I looked out at my bicycle in the dimming light and the murder evidence tossed so nonchalantly in its basket.
“You’re sure you weren’t trying to kill me with a van?” I said.
She smiled. “About as opposite as you can get, Koda. With the help of the crows, that driver temporarily took leave of his senses and tried to park his vehicle on your skull. I bumped him off course a bit.”
“With a fireball?”
She shrugged. “We all bump in our own way.”
Moya leaned forward and took my hand. She laid her head on my shoulder, and together we watched the sunlight disappear from the bamboo grove around us. It felt nice to be with Moya like this. It could have just been the sweet glow that comes from realizing your girlfriend isn’t trying to murder you, but it felt good. Maybe Moya was my zenko fox spirit after all.
The sky grew dark and a little cold. It reminded me that there was one nagging question that I simply had to ask. “Who is Seimei?”
Moya’s hand stiffened. “You promised you would never steal from me,” she whispered.

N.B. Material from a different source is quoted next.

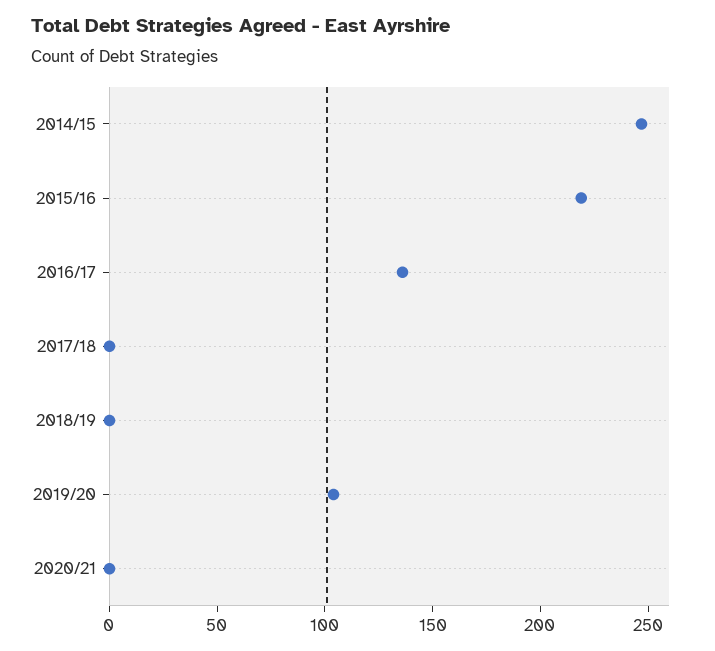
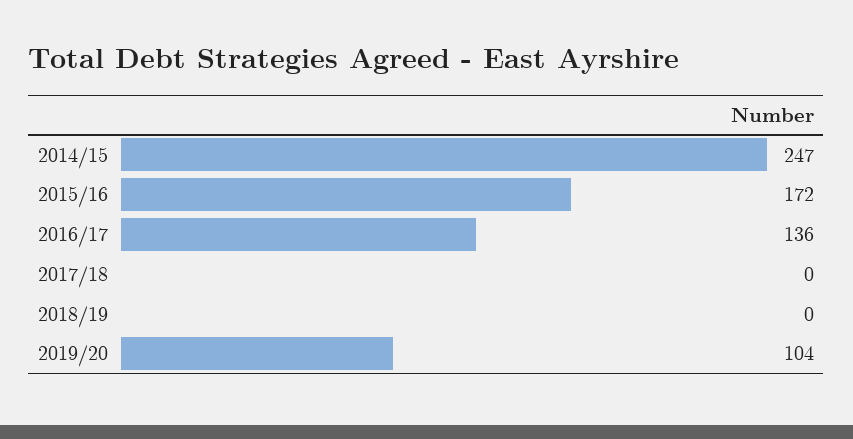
2015/16: 220 -> 172
2020/21: 0 -> none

“I didn’t mean to,” I answered. “I don’t know how this whole suri thing works.”
Moya pulled away from me. She hugged her knees and looked down at the ground. “How much have you seen?” she asked.
“I saw the park,” I started. “I know what Kōtenbō did to Seimei’s parents. I know you saved him.”
Moya dropped her head lower. “I watched them die,” she said in a small voice. “His father was being hunted by Kōtenbō, but his mother’s death was a mistake.”
“The Nakagawas were one of the noble families,” I ventured. “But Seimei’s mother wasn’t from that line?”
Moya shook her head. “With her last breath she called on the goddess Inari to save the life of her son. Inari granted her request. She let me come down to protect him.”
“I saw all of that, Moya. But what happened next?” I asked.
She looked over at me with swollen eyes. “I failed, Koda. That’s what happened next.”
Tears rolled down Moya’s cheeks. But instead of, you know, normal human tears, they dissolved into smoke, leaving black streaks down her face. I wanted to press her about the explosion at Ōmura Shrine, but if you’re wondering when it’s a good time to give a girl space—it’s probably when she starts crying smoke.
“I think you should go,” she said.
I slowly pushed up to my feet. Moya dropped her head onto her knees.
“I’ll see myself out,” I said, ducking under the branches of the kaki tree.